Unlike the higher power standard H4 bulbs, such as 100w, the Plus bulbs do not require a relay kit as they do not draw more current then the standard 65w bulbs. There is a big “but” however…
“Require” is squishy here — if the wiring on the car is in good shape, then there won’t be any problem provoked by these bulbs. However, any bulb will give more and better light with low-resistance feeds and grounds. The will bulb’s lifespan will be shortened.
Q: OK, why not just use higher wattage bulbs like we always have. They’re safe with a relay kit, right?
Stern: With upgraded wiring and relays in the headlamp circuit It’s tempting to grab for big wattage numbers, but for a sturdy collection of good reasons (more info on request) it’s usually counterproductive.
As wattage increases, the size of the filament necessarily increases, both in length and in diameter. This has a strongly negative effect on beam focus — the more closely the filament approximates a point source of light, the better the beam focus, and the greater the size of the filament the poorer the beam focus. Effective seeing distance plummets. At the same time, foreground light goes to nuclear levels, which does two things at the same time:
1) It fools you into thinking you’ve got “excellent” lighting. We humans are very poor subjective judges of our visual performance; it’s very easy to create situations in which we think/feel we can see much better (ormuch worse) than we actually can.
2) It absolutely kills your distance vision. The brightly-lit foreground causes your pupils to constrict, with the result that you can meaningfully see all the irrelevant stuff going on within 50 feet of the car, and beyond that, you’re effectively blind.

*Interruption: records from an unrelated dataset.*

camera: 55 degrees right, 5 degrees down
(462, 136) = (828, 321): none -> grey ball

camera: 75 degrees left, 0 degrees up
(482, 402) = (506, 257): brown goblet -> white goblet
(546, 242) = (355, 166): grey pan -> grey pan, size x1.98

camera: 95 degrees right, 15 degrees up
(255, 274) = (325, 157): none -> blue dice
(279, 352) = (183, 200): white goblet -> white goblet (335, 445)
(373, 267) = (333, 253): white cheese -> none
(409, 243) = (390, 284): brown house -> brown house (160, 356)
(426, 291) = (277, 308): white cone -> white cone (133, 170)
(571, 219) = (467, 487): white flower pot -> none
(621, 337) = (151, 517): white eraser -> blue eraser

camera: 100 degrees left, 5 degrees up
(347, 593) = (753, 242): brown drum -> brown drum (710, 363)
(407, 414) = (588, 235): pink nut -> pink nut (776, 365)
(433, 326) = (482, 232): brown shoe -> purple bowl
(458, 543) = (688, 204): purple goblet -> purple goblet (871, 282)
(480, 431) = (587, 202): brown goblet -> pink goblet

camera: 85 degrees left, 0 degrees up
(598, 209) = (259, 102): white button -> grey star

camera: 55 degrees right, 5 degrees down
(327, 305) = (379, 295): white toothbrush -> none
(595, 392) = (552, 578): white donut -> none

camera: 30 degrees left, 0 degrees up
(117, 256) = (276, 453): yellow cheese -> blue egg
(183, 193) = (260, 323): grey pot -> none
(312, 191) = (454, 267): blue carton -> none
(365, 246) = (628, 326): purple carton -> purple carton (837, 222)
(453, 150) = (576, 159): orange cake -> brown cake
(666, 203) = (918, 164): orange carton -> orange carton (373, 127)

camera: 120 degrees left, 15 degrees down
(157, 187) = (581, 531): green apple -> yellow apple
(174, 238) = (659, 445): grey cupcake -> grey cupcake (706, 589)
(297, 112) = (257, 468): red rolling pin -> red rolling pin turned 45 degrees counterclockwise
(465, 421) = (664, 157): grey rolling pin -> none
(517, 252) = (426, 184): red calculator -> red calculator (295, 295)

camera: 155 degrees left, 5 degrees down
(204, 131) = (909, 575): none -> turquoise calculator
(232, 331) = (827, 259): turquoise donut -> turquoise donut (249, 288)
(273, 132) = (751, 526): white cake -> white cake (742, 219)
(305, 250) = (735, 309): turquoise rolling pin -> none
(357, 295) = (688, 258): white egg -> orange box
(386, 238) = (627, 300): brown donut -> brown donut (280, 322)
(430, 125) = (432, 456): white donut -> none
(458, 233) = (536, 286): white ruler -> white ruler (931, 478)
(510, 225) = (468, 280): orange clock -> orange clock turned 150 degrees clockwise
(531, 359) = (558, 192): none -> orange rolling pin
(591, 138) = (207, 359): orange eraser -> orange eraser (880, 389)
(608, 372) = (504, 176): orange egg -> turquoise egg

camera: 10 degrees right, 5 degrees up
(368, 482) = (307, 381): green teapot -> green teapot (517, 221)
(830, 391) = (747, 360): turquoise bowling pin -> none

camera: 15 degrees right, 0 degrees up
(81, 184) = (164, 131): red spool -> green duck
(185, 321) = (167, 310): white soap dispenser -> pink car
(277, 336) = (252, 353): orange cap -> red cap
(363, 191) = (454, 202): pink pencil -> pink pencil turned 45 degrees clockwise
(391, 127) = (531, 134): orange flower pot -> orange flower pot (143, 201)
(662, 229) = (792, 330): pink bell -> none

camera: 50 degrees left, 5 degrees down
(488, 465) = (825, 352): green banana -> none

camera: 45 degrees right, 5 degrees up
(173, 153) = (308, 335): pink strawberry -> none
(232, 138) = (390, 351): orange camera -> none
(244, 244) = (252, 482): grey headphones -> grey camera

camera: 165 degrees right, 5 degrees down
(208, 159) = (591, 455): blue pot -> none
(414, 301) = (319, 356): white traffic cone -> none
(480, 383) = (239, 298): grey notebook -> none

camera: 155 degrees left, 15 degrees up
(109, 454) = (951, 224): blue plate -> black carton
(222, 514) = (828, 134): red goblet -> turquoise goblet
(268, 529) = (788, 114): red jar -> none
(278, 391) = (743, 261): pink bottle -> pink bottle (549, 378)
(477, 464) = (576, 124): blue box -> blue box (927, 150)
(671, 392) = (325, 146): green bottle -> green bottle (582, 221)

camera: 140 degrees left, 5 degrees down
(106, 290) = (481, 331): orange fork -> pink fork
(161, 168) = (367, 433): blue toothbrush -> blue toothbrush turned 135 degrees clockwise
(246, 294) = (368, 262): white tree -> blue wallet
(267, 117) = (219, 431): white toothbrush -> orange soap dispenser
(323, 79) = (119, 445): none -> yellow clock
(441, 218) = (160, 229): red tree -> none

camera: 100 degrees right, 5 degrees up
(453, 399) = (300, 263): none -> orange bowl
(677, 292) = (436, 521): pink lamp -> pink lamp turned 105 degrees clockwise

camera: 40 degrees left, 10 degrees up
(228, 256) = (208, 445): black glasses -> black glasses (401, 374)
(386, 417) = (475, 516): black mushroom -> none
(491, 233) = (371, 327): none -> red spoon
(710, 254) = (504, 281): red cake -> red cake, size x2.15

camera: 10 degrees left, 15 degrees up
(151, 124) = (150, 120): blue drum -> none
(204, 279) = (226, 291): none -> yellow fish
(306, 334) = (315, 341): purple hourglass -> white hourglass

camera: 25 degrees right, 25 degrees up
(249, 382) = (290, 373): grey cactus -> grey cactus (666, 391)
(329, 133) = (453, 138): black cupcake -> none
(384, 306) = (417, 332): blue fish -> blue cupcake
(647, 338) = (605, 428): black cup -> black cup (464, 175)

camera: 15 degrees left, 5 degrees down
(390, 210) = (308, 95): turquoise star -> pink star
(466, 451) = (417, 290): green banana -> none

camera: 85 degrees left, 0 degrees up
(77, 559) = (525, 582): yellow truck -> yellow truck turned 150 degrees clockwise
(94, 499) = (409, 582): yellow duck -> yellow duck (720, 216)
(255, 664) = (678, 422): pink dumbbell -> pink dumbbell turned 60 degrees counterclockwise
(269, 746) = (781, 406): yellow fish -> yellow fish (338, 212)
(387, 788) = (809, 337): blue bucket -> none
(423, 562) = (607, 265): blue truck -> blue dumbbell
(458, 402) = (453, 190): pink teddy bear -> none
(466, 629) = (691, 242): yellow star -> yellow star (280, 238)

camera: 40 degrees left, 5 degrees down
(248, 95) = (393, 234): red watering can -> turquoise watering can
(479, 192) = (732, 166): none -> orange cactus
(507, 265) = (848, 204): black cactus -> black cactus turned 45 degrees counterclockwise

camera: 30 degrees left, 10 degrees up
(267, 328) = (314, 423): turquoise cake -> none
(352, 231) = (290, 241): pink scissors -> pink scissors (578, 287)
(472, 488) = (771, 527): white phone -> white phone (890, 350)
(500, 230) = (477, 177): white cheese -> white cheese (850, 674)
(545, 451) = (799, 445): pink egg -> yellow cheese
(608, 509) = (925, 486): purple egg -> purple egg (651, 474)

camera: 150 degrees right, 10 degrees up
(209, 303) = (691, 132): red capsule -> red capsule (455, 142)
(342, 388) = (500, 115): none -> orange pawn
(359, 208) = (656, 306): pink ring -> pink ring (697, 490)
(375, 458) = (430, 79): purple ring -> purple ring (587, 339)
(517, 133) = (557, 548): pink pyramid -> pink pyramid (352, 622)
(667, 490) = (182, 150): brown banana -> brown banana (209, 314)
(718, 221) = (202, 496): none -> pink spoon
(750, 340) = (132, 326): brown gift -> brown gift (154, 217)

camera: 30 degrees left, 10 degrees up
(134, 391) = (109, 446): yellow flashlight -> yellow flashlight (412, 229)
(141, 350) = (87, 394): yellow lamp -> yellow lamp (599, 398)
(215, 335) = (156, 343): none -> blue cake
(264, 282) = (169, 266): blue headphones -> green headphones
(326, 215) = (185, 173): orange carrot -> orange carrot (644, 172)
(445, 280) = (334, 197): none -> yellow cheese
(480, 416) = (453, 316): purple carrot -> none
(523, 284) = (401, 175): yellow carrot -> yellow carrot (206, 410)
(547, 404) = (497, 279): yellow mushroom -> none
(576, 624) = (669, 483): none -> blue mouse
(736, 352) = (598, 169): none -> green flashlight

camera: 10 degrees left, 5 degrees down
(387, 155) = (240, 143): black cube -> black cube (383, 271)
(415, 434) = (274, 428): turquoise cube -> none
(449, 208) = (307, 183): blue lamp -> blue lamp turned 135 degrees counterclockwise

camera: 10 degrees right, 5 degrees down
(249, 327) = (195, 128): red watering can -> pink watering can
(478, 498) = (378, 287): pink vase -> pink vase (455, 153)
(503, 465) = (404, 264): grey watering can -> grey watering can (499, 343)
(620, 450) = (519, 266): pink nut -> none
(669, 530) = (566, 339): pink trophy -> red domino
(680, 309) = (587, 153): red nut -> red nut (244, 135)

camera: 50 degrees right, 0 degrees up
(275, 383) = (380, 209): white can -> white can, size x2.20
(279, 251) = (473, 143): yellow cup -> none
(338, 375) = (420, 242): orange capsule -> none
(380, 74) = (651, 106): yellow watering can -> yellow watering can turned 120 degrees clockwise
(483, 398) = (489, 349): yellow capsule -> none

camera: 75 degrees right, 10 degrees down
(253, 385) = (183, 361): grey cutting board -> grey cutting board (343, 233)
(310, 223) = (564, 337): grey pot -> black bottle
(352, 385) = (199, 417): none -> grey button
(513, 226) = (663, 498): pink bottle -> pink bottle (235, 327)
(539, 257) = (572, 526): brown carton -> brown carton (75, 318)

Also, the higher heat output from the high-watt bulbs greatly accelerates the cooking-to-death of the shiny stuff that makes the reflectors reflective. As you know, headlamp reflectors are shiny by dint of a super-thin layer of vapor-deposited aluminum with a super-thin protective clear topcoat. With years of headlamp usage the topcoat eventually breaks down and allows the aluminum to begin oxidizing.
Optical degradation of the reflector is grossly advanced well before you can see it with the naked eye (which is sometimes not possible), though looking at it wouldn’t do you much good; by the time the reflector has degraded enough to be described as “just a little imperfect” the lamp is past dead. For mental calibration on this point: even the most costly, beautiful chrome plating, the kind that makes bumpers look 10 feet deep
on a show car, is only about 67% reflective. That’s not nearly good enough for optical purposes; an as-new headlamp reflector is over 99% reflective, and there is no bulb that can compensate.